Required work: Copy the data between the line holding "Which series has" and the line holding "What is the", inclusive, and leave out any pictures.

Exercise inputs:
··········
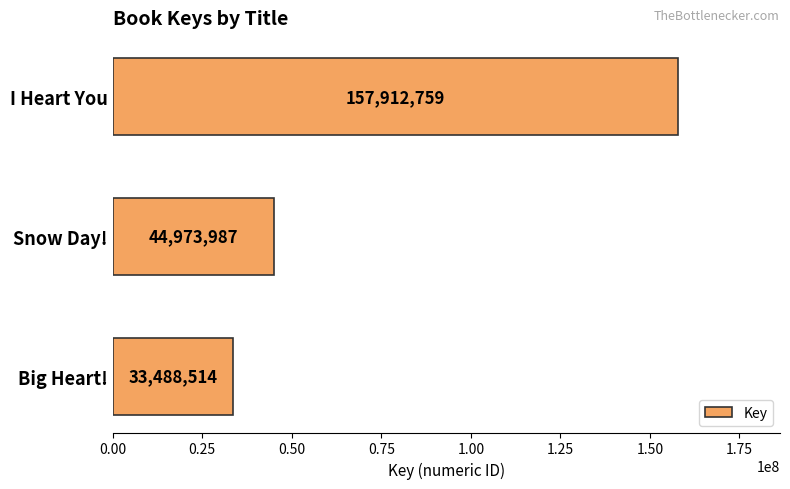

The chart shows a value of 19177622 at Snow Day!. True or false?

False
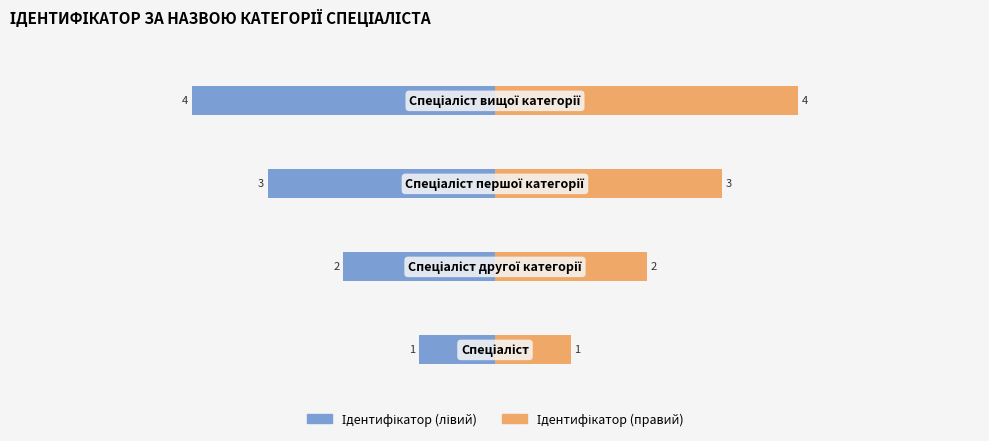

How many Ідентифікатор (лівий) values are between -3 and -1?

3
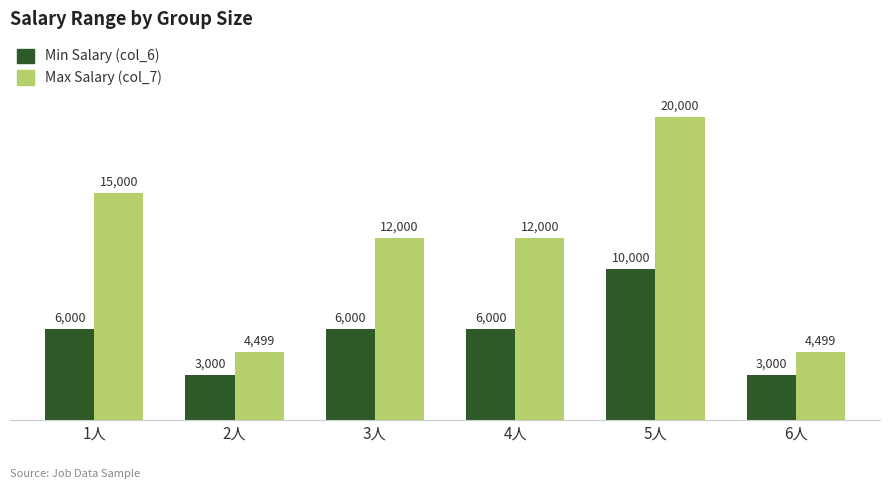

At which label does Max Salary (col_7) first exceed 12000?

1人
··········
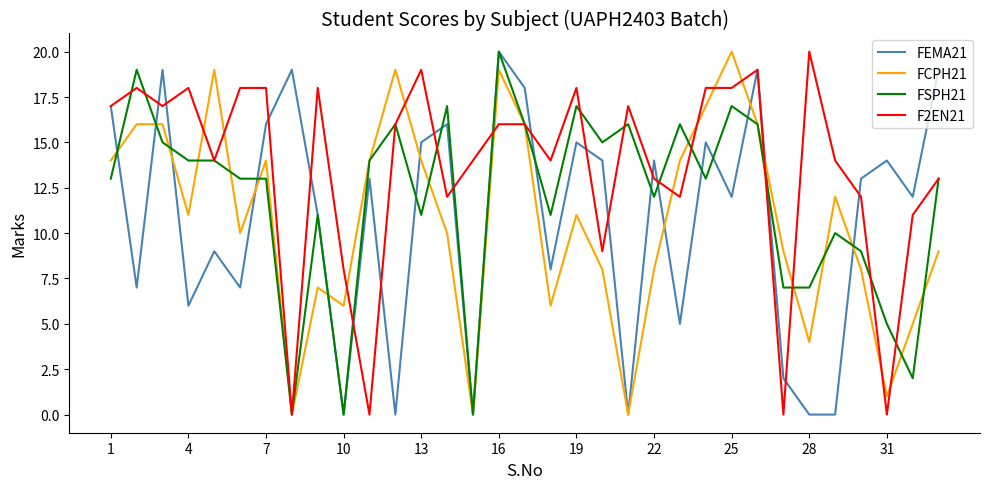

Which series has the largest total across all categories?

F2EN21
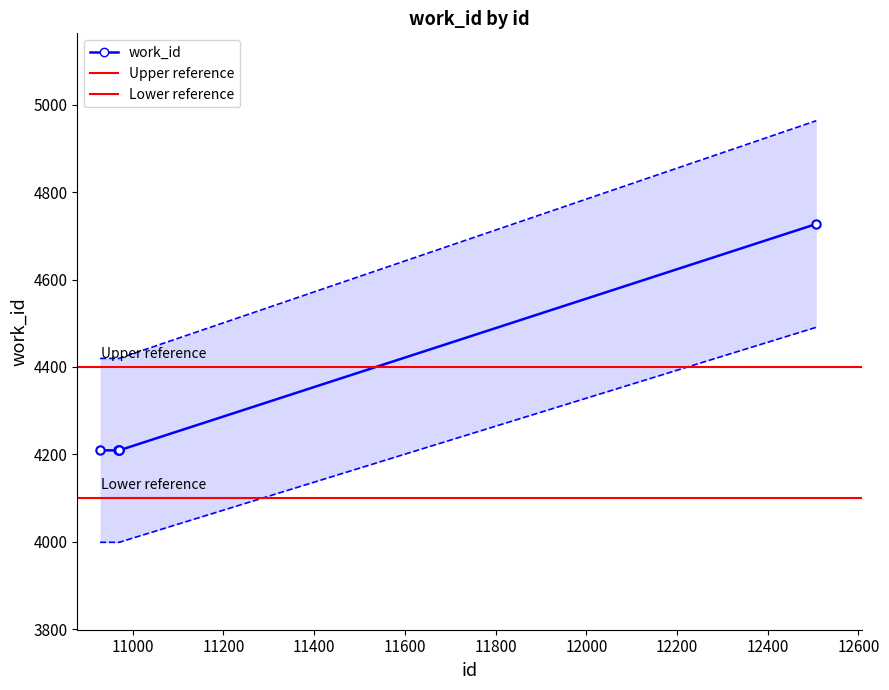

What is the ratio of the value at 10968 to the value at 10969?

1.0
··········
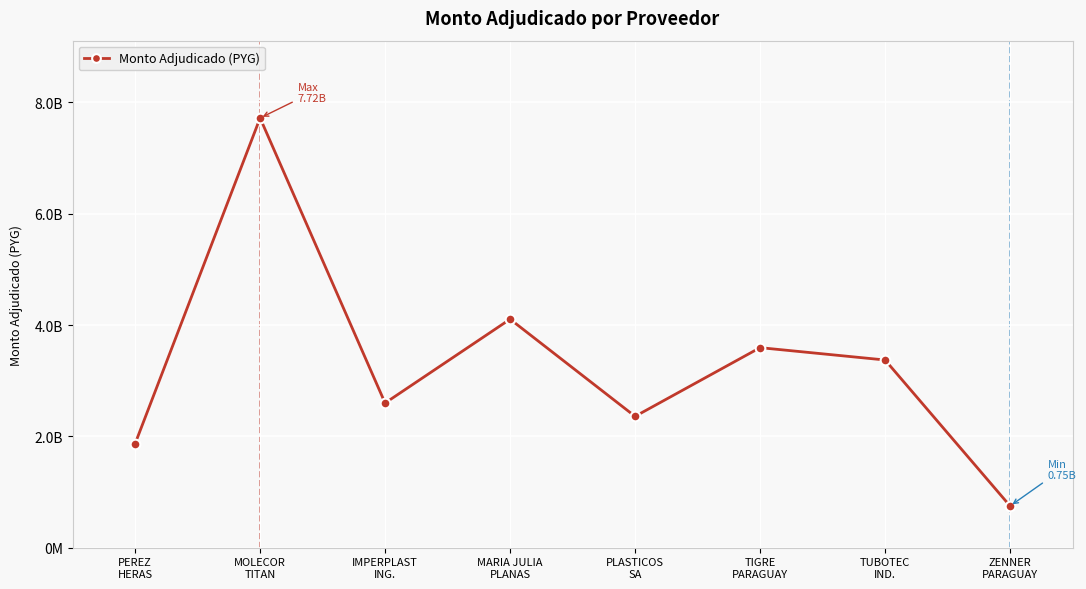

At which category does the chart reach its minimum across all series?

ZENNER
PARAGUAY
··········
Exercise response:
Which series has the largest total across all categories?

F2EN21

What is the ratio of the value at 10968 to the value at 10969?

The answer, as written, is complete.